According to Article 31C, no law “giving effect to the policy of the state towards securing all or any” of the directive principles in Article 39(b) and (c) can be declared void simply because it is inconsistent with Article 14 and Article 19, conferring the rights to equality and free speech, respectively.
The second part of Article 31C protects such laws from a challenge. However, in the 1973 Kesavananda Bharati case, a seven-judge SC bench struck down the second part.
Then in 1976, the Parliament passed the 42nd amendment, expanding the ambit of Article 31C to all directive principles as opposed to just the ones in Article 39(b) and (c).
Four years later, a five-judge SC bench struck down this widening of Article 39(c)’s ambit in the landmark Minerva Mills vs. Union of India (1980) ruling.
In the present case, the question before the court was whether Article 31C would remain a part of the Constitution after the 1980 ruling struck down its amended form.
On this aspect, the court ruled that Article 31C remains in force to the extent that the Kesavananda Bharati case upheld it, pointing out that the SC struck down the expansion of Article 31C to all directive principles in the 1980 landmark decision.
Origins of the case
The SC bench delivered its judgment on 5 November, this year, acting on a challenge to the Maharashtra Housing and Area Development Act by property owners following a 1986 amendment.
In 1986, a new chapter was inserted in the Act to allow for the acquisition of properties by the state for preservation purposes. This takeover was subject to the state paying a hundred times the monthly rent of a property if 70% of the building’s occupiers applied to this end.
The new chapter declared that the amendments in the housing law intended to give effect to Article 39(b) of the Constitution, allowing the state to make policies for controlling, owning, and redistributing a community’s material resources for the public good.

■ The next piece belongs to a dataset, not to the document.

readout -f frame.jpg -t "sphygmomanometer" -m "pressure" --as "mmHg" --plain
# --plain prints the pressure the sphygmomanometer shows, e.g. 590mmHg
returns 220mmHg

This addition led the property owners in Mumbai to move the court to challenge this provision, saying it violated their right to equality and suffered from arbitrariness.

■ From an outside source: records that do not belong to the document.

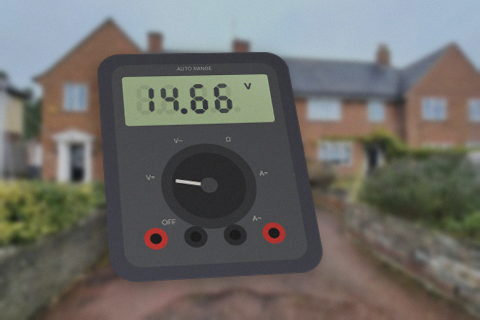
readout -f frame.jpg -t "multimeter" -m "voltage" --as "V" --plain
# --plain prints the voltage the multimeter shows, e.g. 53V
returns 14.66V
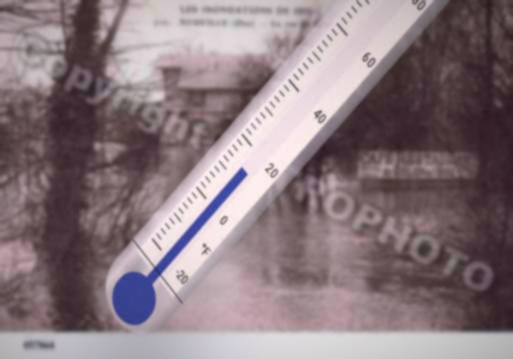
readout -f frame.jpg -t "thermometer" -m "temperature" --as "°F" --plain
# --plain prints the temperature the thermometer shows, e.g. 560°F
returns 14°F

On the other hand, the Maharashtra government contended that the state could take over run-down buildings and redistribute them.

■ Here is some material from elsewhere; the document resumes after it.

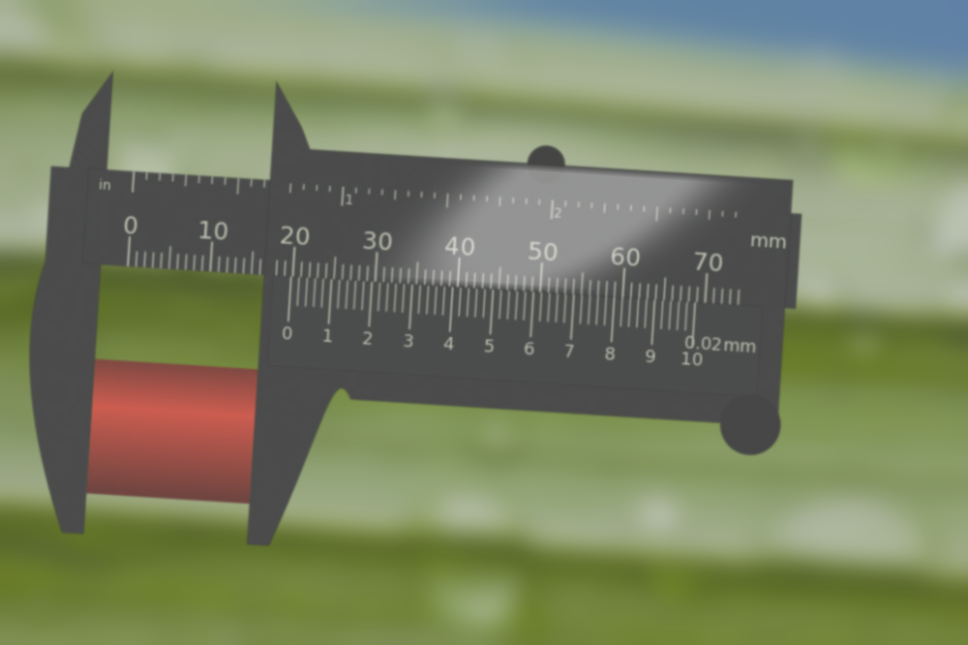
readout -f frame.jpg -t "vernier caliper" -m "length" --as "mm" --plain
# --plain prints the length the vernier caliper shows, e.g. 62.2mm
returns 19.8mm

After a two-judge bench of the Bombay HC dismissed the case, it landed before a three-judge SC bench. In 1996, the three-judge bench ruled that since benches of five judges delivered the Minerva Mills and Sanjeev Coke decisions, it was undisputed that Article 31C is in force and that it would be appropriate to refer the matter to a larger five-judge bench.
Then in 2001, a five-judge bench said the interpretation of Article 39(b) required reconsideration.
Subsequently, the case landed before a seven-judge bench, before which, the Centre relied on the majority opinion in the Mafatlal Industries Ltd vs. Union of India case (1993). The seven-judge bench said that “the material resources of the community are not confined to public resources but include all resources, natural and man-made, public, and private owned” and that the court has repeatedly affirmed the same in various decisions.
This led the court to remark in 2002 that there was “some difficulty in sharing the broad view” that material resources owned by the community include privately owned resources. It was this 2002 ruling that led to the present question before the nine-judge bench of the Supreme Court.